TASK TO COMPLETE:
Set every record down again exactly. Do not carry over the pictures.

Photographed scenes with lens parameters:
*** Block opens ***

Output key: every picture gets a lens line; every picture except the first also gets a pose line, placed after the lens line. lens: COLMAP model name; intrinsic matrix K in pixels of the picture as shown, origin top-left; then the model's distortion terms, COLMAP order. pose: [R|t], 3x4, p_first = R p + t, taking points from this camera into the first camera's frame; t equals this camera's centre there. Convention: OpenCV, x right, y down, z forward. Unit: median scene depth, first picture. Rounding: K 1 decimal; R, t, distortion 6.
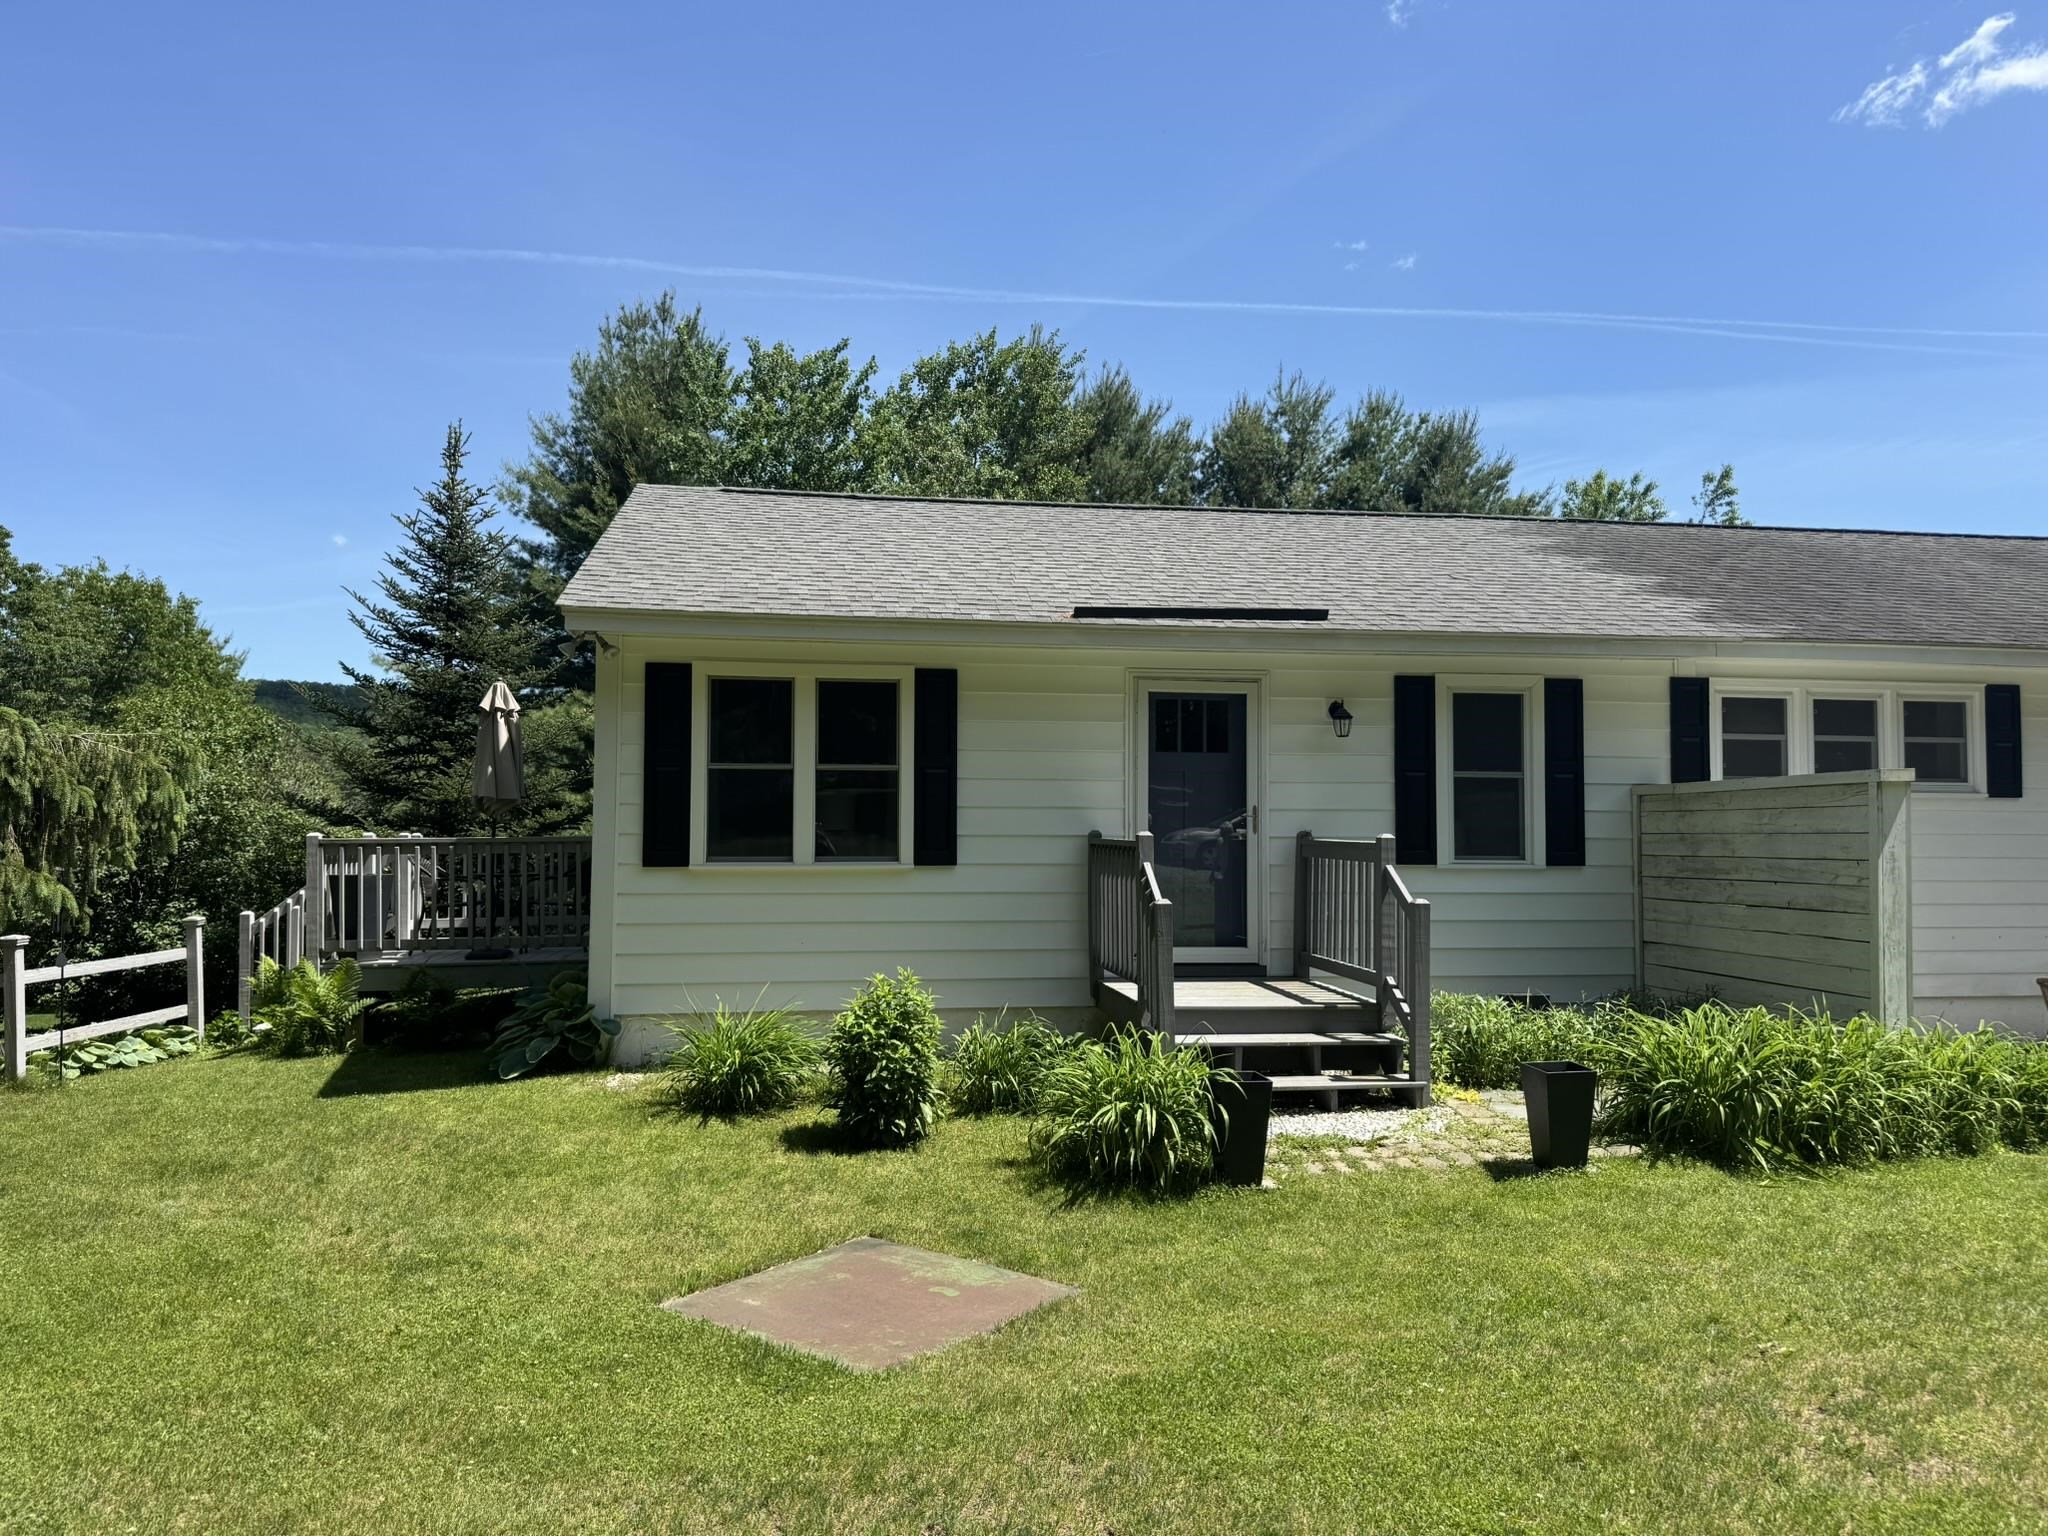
lens RADIAL K [[1428.0, 0, 1023.6], [0, 1428.0, 775.9], [0, 0, 1]] dist [0.077785, -0.090078]
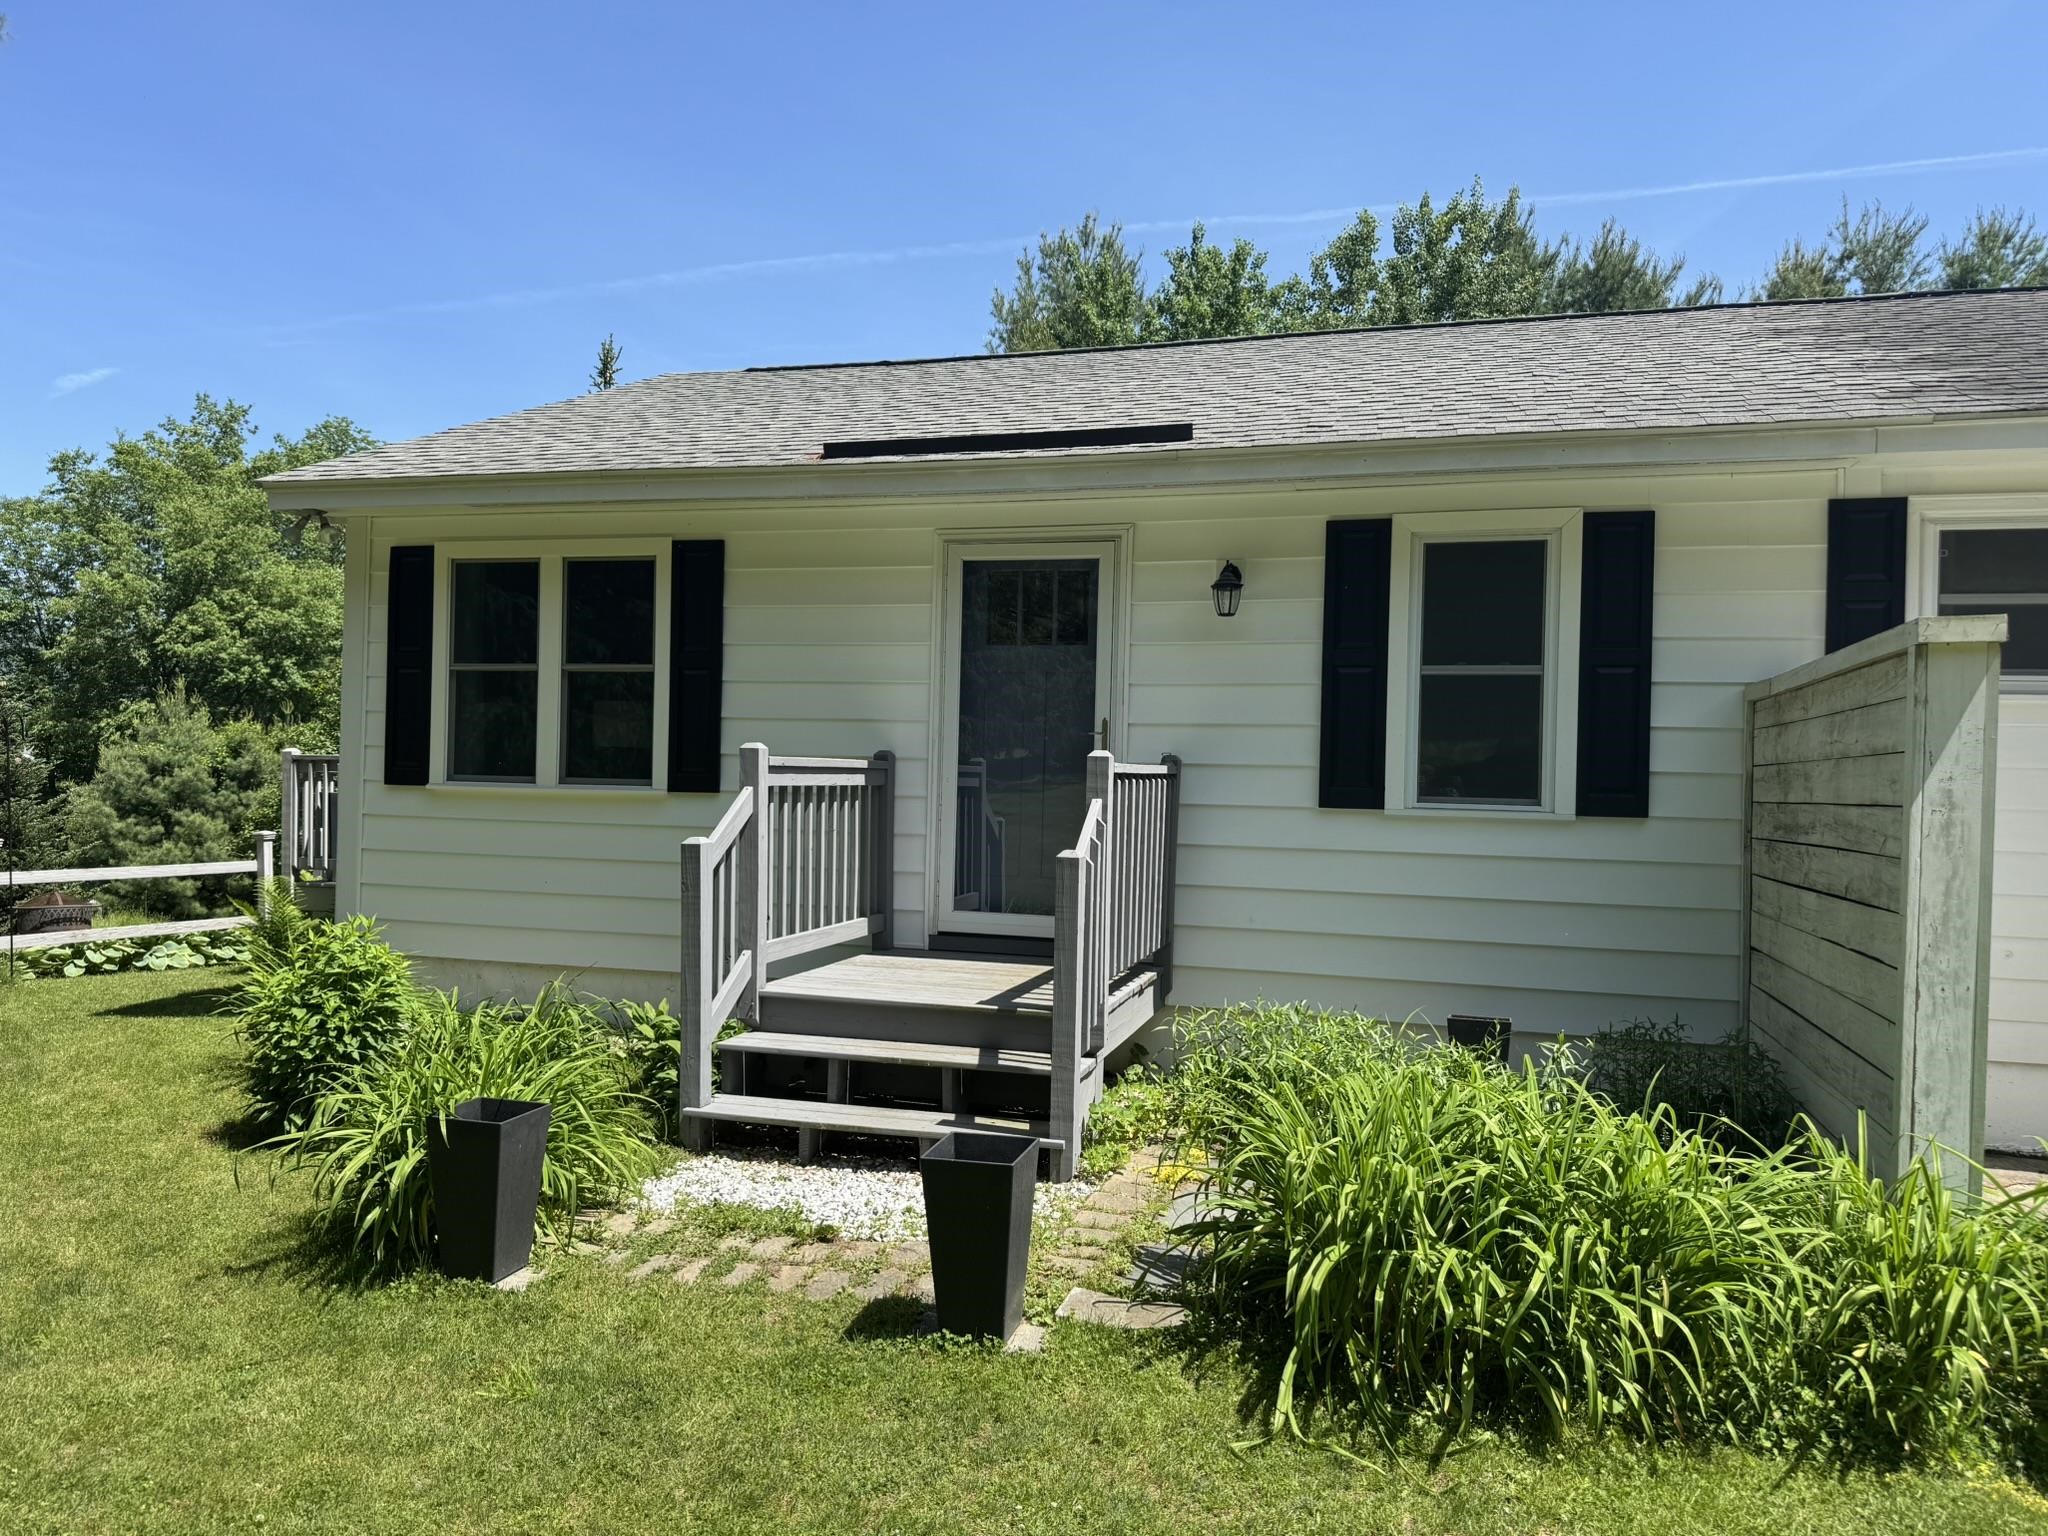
lens RADIAL K [[1432.9, 0, 1019.1], [0, 1432.9, 768.8], [0, 0, 1]] dist [0.068034, -0.088709]
pose [[0.906842, 0.015299, -0.421193, 0.409536], [-0.004591, 0.999640, 0.026426, 0.026937], [0.421446, -0.022031, 0.906586, 0.339785]]
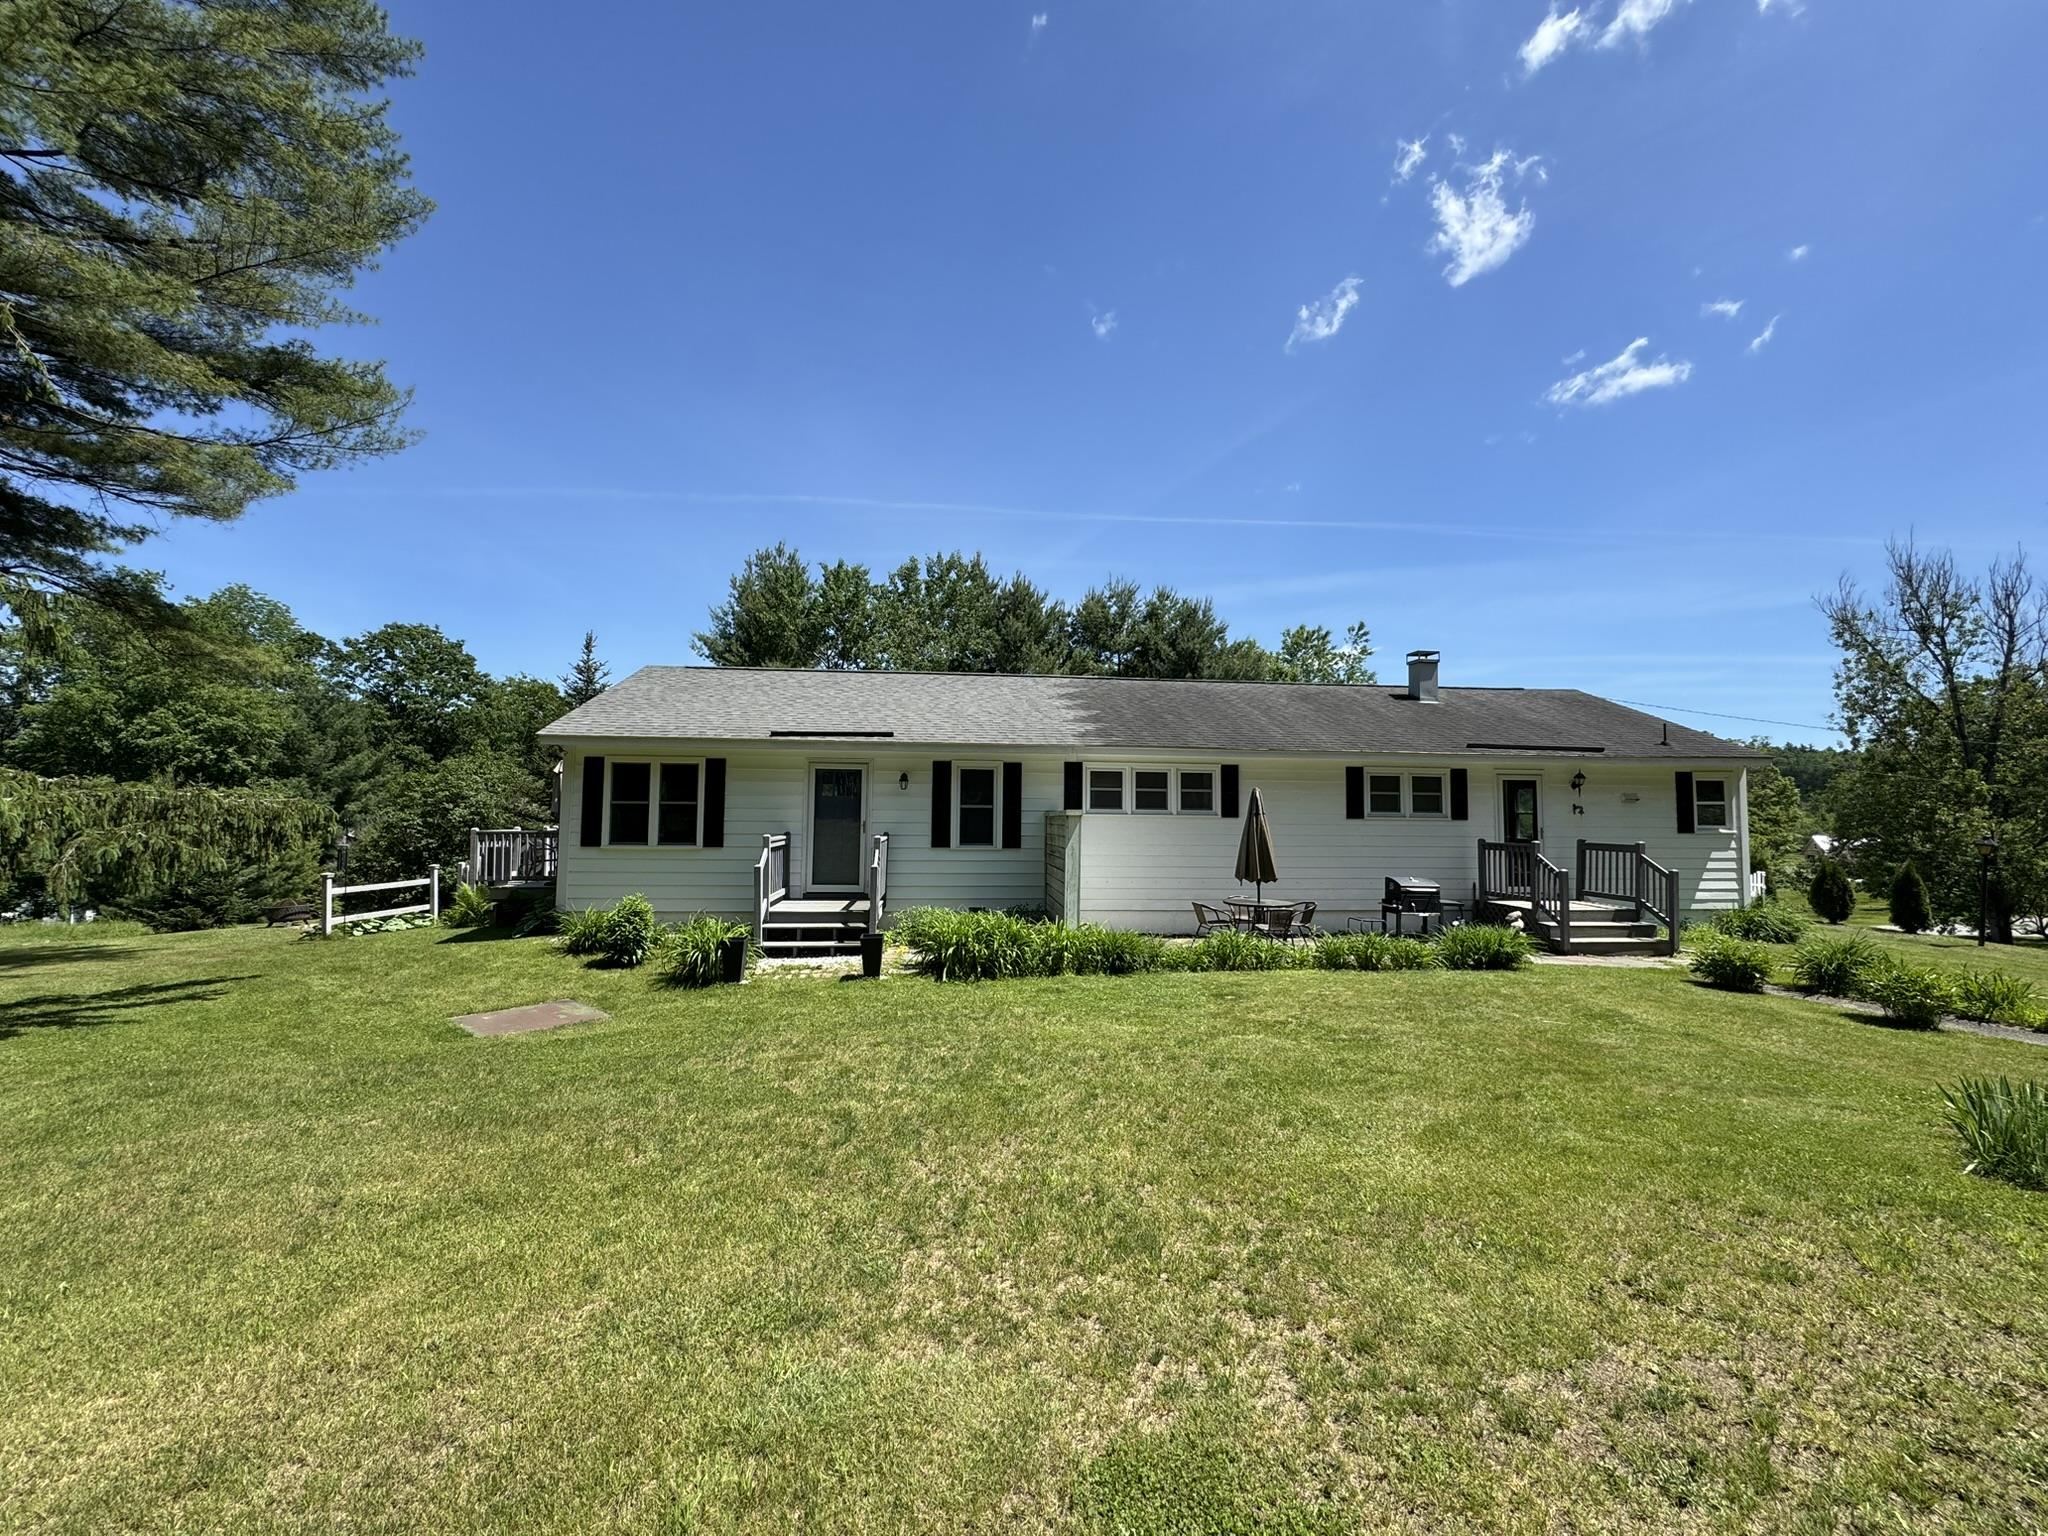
lens RADIAL K [[813.7, 0, 1023.6], [0, 813.7, 764.2], [0, 0, 1]] dist [-0.002186, 0.000038]
pose [[0.998646, 0.003065, -0.051922, 0.461341], [-0.004264, 0.999727, -0.022991, -0.037217], [0.051837, 0.023181, 0.998386, -0.233951]]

*** Block closes ***

OUTPUT:
Output key: every picture gets a lens line; every picture except the first also gets a pose line, placed after the lens line. lens: COLMAP model name; intrinsic matrix K in pixels of the picture as shown, origin top-left; then the model's distortion terms, COLMAP order. pose: [R|t], 3x4, p_first = R p + t, taking points from this camera into the first camera's frame; t equals this camera's centre there. Convention: OpenCV, x right, y down, z forward. Unit: median scene depth, first picture. Rounding: K 1 decimal; R, t, distortion 6.
lens RADIAL K [[1428.0, 0, 1023.6], [0, 1428.0, 775.9], [0, 0, 1]] dist [0.077785, -0.090078]
lens RADIAL K [[1432.9, 0, 1019.1], [0, 1432.9, 768.8], [0, 0, 1]] dist [0.068034, -0.088709]
pose [[0.906842, 0.015299, -0.421193, 0.409536], [-0.004591, 0.999640, 0.026426, 0.026937], [0.421446, -0.022031, 0.906586, 0.339785]]
lens RADIAL K [[813.7, 0, 1023.6], [0, 813.7, 764.2], [0, 0, 1]] dist [-0.002186, 0.000038]
pose [[0.998646, 0.003065, -0.051922, 0.461341], [-0.004264, 0.999727, -0.022991, -0.037217], [0.051837, 0.023181, 0.998386, -0.233951]]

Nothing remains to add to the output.